I get carried away enough to forget that it is Sunday and I’m in the country that invented Jesus and prohibited rubber.

I cycle to the closest pharmacy. Condoms lay beyond the shatters. I stop thinking about Drugstore Cowboy later than expected.

I could cycle home, but it feels wrong to do it without the rubber in my pocket.

Sticky Tesk

I stick to Tesco’s. I park the bike and walk in again.

I randomly grab a package of whipped cream and a bunch of spring onions, and sneak the condoms in my back pocket.

It is a Sunday afternoon and the queue is sad enough to kill David Foster Wallace by proxy.

I hold my breath, reach the cashier ten minutes later, scan my items, and leave.

On my way out a bouncer says, “Not that fast. Come with me.”

He orders me to follow him to the back room. I wonder if he wants to use the rubber. It is a room with cameras in it, none of them filming us.

He asks to empty my pockets. I take out the condoms. He looks at me disgusted and asks if I want to have sex.

I’m about to ask if he is a fortune-teller when he assesses the items I just have purchased.

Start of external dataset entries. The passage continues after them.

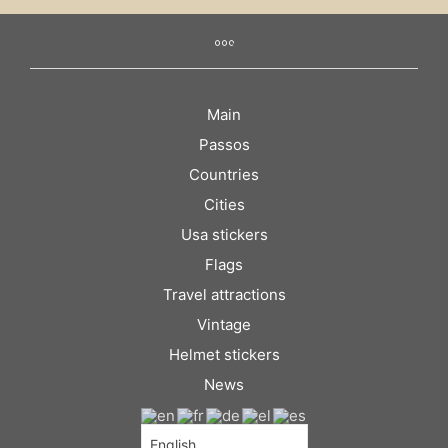
Main
Passos
Countries
Cities
Usa stickers
Flags
Travel attractions
Vintage
Helmet stickers
News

“And what is that for?” he asks.

He is holding the spring onions and whipped cream.

“Not for sex, don’t’ get carried away”

He smiles. Me too.

He says I have to wait for the police. I say my boy-girl-friend is waiting at home. I say please, please, I’m young and horny. He grimaces.

It is the end of smiling, the start of “You are a whipped cream, spring onion pervert.”

I offer the ten-euro note. It is not enough to purchase the three items, but I can do without the whipped cream and the spring onions.

No-go.

He calls the local police on the day of the Lord. The answer goes as expected. I can hear the laughter at the other end, and I can’t help the chuckling.

“What are you laughing about?”

We don’t need Einstein or Marie Curie to explain the reason.

He lets me go condom-less.

I will forever remember the last time we almost had sex.

Now Here, The latest shore, March 2025

I wake up lying on top of the obnoxious on the sand. Binh is nowhere to be seen. There are a few dogs running around me in circles and I have a plastic sealed bag with a new phone and passport in it. I check the phone. It flashes up:

Welcome to Nowhere again. Your next mission is to find the fiddle player. And remember: thinking is your enemy! We will be in touch soon. Enjoy the music. It is always the answer.”